# Security Policy
## Scope
bote is an MCP core service library providing JSON-RPC 2.0 protocol handling,
tool dispatch, and multiple transport layers (stdio, HTTP, WebSocket, Unix
socket). It processes untrusted JSON input from clients and dispatches to
user-registered handlers.
The primary security-relevant surface areas are:
- **JSON-RPC parsing** — `serde_json` deserialization of untrusted client input.
Malformed or oversized payloads could cause excessive memory allocation.
- **Transport layer** — HTTP, WebSocket, and Unix socket transports accept
network connections. No authentication or TLS is built in; these are expected
to be handled by the deployment environment.
- **Tool dispatch** — handler functions are user-provided. Panics in handlers
are caught and converted to error responses, not propagated.
- **Concurrency** — streaming handlers run on spawned threads/tasks. Mutex
poisoning is handled gracefully (unwrap_or_else, not unwrap).
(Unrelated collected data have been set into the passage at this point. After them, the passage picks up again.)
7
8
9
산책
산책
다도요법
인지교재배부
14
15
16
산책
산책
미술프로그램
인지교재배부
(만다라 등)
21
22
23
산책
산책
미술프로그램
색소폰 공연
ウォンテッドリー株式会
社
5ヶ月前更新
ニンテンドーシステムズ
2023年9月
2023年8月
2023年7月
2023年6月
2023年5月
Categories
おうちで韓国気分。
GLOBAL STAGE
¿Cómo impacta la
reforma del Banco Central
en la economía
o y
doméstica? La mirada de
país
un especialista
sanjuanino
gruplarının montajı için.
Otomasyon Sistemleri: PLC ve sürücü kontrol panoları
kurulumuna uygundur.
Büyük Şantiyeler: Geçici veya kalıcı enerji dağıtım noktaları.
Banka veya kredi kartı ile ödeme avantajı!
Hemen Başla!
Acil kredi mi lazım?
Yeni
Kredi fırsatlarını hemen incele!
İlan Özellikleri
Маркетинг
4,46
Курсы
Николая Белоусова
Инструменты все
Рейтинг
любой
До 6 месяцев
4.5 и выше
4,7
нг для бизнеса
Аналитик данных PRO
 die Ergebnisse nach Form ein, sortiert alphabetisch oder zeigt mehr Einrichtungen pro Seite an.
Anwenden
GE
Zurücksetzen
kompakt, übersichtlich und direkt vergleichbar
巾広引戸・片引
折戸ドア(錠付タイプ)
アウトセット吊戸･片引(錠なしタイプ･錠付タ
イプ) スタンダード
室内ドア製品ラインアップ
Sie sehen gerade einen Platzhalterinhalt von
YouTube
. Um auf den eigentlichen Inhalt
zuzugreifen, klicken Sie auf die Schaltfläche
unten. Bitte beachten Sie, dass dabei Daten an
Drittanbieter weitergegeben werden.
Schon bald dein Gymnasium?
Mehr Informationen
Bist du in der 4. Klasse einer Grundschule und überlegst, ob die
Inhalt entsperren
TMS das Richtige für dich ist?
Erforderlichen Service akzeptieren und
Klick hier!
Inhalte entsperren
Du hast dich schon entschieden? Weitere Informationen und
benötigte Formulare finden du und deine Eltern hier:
- **Audit chain** — the optional libro integration uses SHA-256 hash linking
for tamper detection.
## Supported Versions
| 0.22.x | Yes |
| < 0.22 | No |
## Reporting a Vulnerability
If you discover a security vulnerability in bote, please report it
responsibly:
1. **Email** [security@agnos.dev](mailto:security@agnos.dev) with a description
of the issue, steps to reproduce, and any relevant context.
2. **Do not** open a public issue for security vulnerabilities.
3. You will receive an acknowledgment within **48 hours**.
4. We follow a **90-day disclosure timeline**. We will work with you to
coordinate public disclosure after a fix is available.
## Security Design
- No `unsafe` code in the library.
- Compile-time `Send + Sync` assertions on all public types.
- Mutex poisoning handled gracefully across all transports.
- Handler panics caught and returned as JSON-RPC error responses.
- jsonrpc version validated on every request.
- Empty/missing tool names rejected before dispatch.
- Feature-gated dependencies — core has minimal attack surface.